Aim of the task
Take the data below and extract the lines from the one with "of financing satisfactory" to the one with "Section 1. The", inclusive, exactly as written.

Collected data
□ □ □ □ □

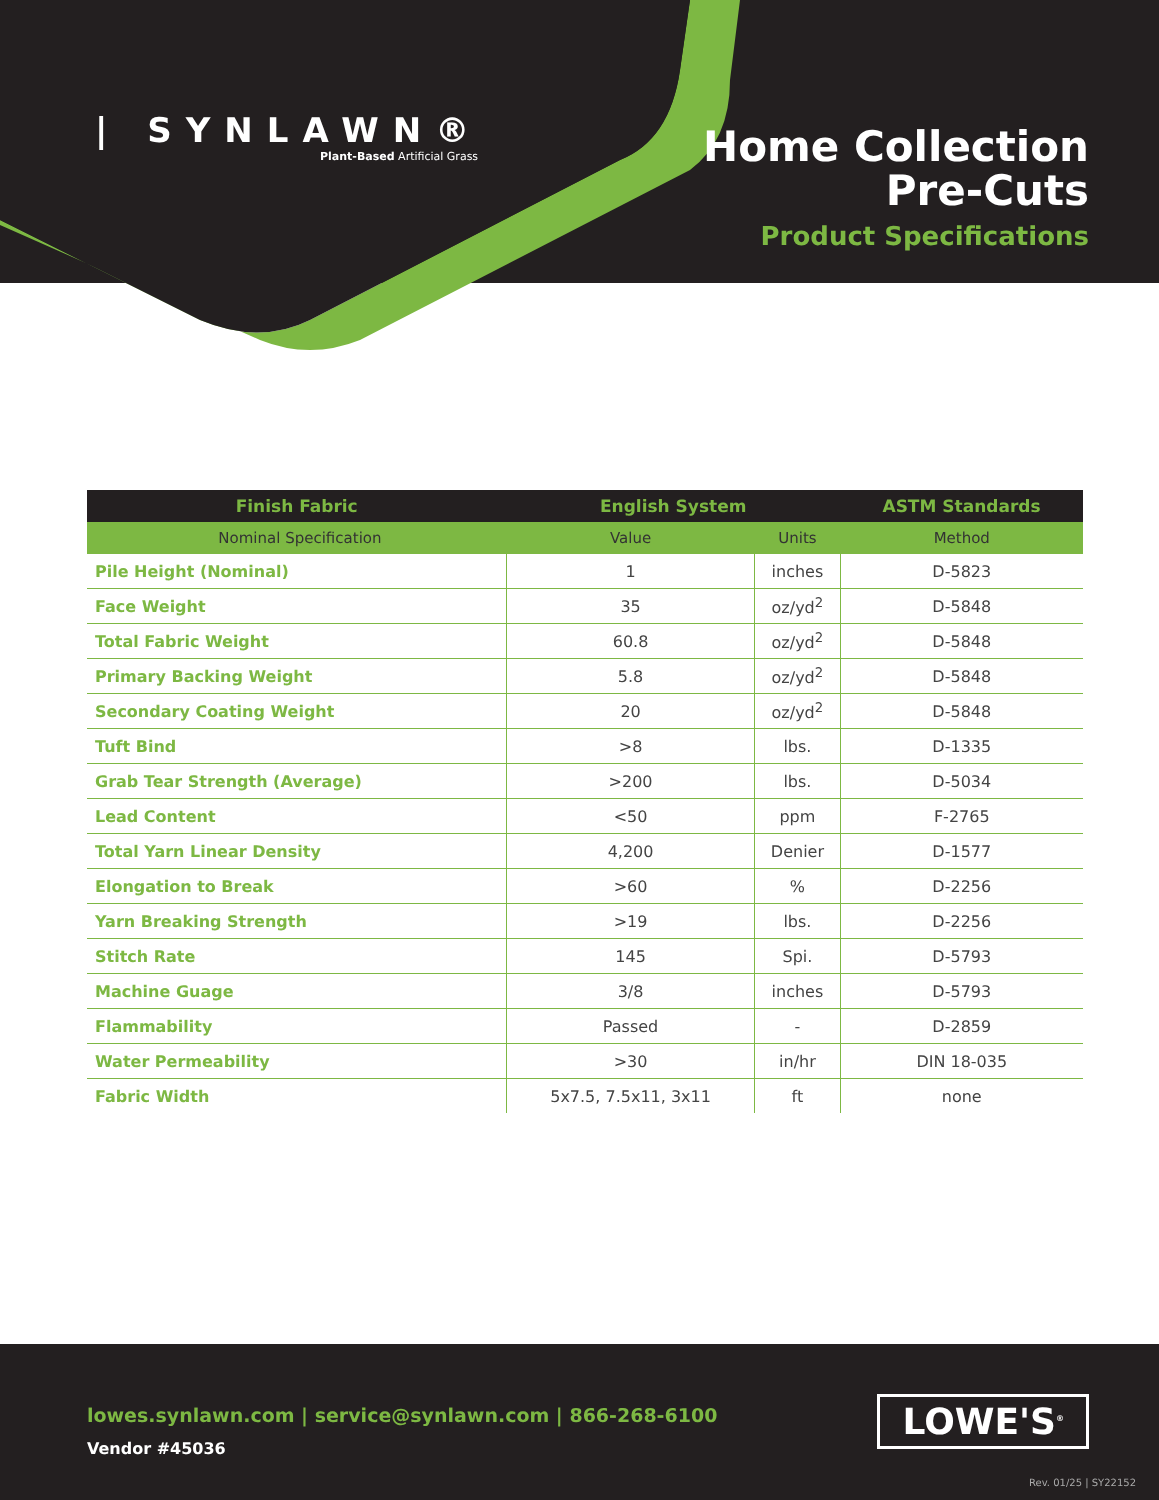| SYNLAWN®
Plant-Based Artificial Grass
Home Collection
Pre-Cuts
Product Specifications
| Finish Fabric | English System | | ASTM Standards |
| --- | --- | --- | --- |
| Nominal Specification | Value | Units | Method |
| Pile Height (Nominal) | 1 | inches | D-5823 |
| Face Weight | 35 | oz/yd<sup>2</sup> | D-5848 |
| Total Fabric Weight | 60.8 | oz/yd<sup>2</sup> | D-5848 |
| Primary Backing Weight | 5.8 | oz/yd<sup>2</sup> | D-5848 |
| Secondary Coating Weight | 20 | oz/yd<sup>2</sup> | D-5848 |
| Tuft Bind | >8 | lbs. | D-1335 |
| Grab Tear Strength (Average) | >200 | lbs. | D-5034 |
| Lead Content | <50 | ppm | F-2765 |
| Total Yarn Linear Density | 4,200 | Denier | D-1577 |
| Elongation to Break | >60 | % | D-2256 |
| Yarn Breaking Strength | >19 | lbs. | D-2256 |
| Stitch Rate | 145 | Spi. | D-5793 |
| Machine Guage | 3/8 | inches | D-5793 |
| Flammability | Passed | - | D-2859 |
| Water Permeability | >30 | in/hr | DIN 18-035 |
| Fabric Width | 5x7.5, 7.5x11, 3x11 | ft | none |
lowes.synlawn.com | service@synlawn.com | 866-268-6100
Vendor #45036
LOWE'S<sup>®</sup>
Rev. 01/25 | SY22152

□ □ □ □ □

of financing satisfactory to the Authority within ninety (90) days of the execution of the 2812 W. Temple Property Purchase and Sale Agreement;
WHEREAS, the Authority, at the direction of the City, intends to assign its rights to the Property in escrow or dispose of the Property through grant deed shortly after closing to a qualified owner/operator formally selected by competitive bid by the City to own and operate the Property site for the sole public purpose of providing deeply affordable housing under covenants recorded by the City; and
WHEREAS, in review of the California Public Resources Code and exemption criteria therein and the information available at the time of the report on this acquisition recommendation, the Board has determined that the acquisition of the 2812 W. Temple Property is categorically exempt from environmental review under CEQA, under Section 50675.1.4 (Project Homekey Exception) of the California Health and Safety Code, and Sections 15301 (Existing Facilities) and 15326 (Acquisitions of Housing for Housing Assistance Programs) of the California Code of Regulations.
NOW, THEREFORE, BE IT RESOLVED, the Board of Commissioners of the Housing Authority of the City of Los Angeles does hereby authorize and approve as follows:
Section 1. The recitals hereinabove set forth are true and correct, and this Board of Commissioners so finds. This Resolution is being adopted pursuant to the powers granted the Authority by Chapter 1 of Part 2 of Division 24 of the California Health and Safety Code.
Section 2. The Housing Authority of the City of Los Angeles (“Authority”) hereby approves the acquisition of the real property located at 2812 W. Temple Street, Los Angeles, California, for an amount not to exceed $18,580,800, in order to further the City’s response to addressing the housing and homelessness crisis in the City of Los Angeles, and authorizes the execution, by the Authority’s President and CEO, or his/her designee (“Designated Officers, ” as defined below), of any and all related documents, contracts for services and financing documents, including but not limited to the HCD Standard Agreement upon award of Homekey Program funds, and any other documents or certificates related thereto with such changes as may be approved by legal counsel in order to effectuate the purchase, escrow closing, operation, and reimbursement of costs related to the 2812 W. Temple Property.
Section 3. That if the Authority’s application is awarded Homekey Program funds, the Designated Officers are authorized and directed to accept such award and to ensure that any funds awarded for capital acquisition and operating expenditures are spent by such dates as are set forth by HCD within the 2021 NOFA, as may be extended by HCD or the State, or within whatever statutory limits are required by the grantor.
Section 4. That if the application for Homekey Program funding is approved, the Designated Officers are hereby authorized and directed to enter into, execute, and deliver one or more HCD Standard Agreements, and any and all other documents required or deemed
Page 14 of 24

□ □ □ □ □

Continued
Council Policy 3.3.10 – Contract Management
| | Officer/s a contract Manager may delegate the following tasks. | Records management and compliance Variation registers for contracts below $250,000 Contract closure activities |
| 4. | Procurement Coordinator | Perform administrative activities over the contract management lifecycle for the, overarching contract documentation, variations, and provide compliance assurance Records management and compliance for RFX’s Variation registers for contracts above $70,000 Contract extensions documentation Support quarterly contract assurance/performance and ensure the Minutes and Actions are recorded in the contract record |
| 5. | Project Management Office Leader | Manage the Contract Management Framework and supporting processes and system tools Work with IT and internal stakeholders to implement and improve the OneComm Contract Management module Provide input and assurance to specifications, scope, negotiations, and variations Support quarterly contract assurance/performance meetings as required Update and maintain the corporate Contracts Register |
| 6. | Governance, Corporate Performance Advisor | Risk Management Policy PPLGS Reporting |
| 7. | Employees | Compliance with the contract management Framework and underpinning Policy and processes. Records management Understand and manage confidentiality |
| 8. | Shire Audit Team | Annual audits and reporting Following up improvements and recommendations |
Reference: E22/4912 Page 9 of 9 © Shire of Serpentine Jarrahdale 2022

□ □ □ □ □

Answer
of financing satisfactory to the Authority within ninety (90) days of the execution of the 2812 W. Temple Property Purchase and Sale Agreement;
WHEREAS, the Authority, at the direction of the City, intends to assign its rights to the Property in escrow or dispose of the Property through grant deed shortly after closing to a qualified owner/operator formally selected by competitive bid by the City to own and operate the Property site for the sole public purpose of providing deeply affordable housing under covenants recorded by the City; and
WHEREAS, in review of the California Public Resources Code and exemption criteria therein and the information available at the time of the report on this acquisition recommendation, the Board has determined that the acquisition of the 2812 W. Temple Property is categorically exempt from environmental review under CEQA, under Section 50675.1.4 (Project Homekey Exception) of the California Health and Safety Code, and Sections 15301 (Existing Facilities) and 15326 (Acquisitions of Housing for Housing Assistance Programs) of the California Code of Regulations.
NOW, THEREFORE, BE IT RESOLVED, the Board of Commissioners of the Housing Authority of the City of Los Angeles does hereby authorize and approve as follows:
Section 1. The recitals hereinabove set forth are true and correct, and this Board of Commissioners so finds. This Resolution is being adopted pursuant to the powers granted the Authority by Chapter 1 of Part 2 of Division 24 of the California Health and Safety Code.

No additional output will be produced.